The extent to which market forces can induce full financial disclosure by managers has long been an issue of interest to regulators. Investigating this phenomenon with naturally occurring data produces a major obstacle: since managers' private information sets are unknown, it is necessary to make assumptions about them in order to interpret the nature (e.g., favourable or unfavourable, income increasing or income decreasing) of the information that is disclosed. The validity of the inferences relies critically on the validity of these assumptions.The present study uses a laboratory experiment to test three hypotheses derived from prior analytical and empirical research: (H1) When disclosure costs are zero, managers voluntarily disclose all (good and bad) news; (H2) When disclosure costs are positive. managers only disclose news which exceeds some threshold: and (H3) The mandatory disclosure of non‐proprietary information induces an increase in the disclosure of correlated. proprietary information.One hundred and fifty‐six subjects participated in markets with one firm manager and three investors.

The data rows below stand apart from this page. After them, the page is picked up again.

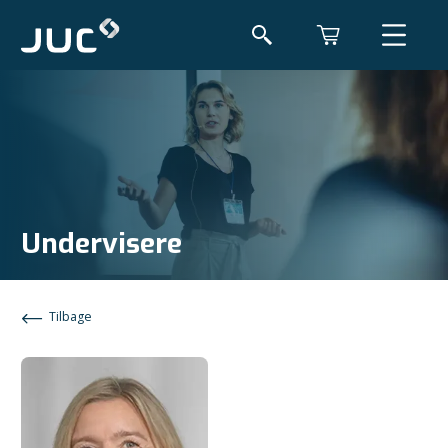
Undervisere
Tilbage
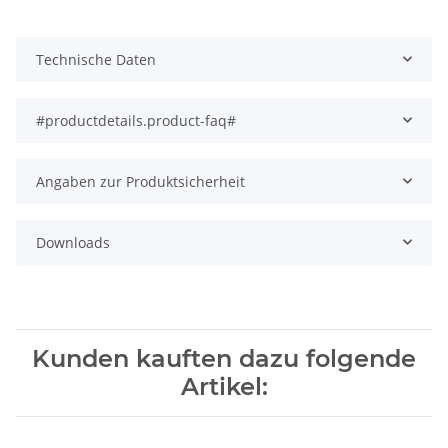
Technische Daten
#productdetails.product-faq#
Angaben zur Produktsicherheit
Downloads
Kunden kauften dazu folgende
Artikel:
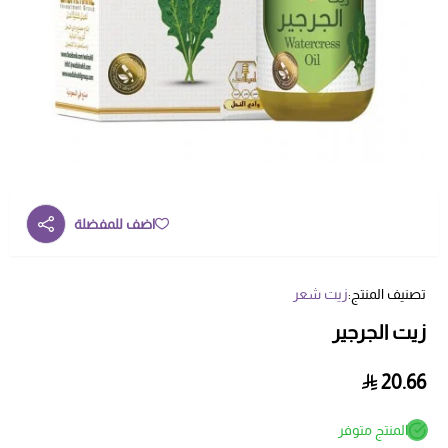
اضف للمفضلة
تصنيف المنتج:
زيت شعر
زيت الجرجير
20.66
المنتج متوفر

Over thirteen independent periods, the managers decided whether to truthfully disclose the liquidation value of the asset under their stewardship, and the investors submitted competing bids for the asset. With costless disclosure. investors price‐protected themselves when managers withheld information, but the price penalty that they imposed was insufficient to induce full disclosure. With positive disclosure cost, investors reduced the price penalty that they imposed for non‐disclosure, and managers disclosed proportionally fewer of the less extreme good news. Finally, mandatory disclosure of information had no significant impact on the voluntary disclosure of correlated proprietary information.Discussion centres on our failure to support the (equilibrium) prediction from analytical research that full disclosure should obtain when disclosures are costless. Several limitations of the study are examined. and it remains an open question whether additional trials (periods) in the present study might have provided full disclosure.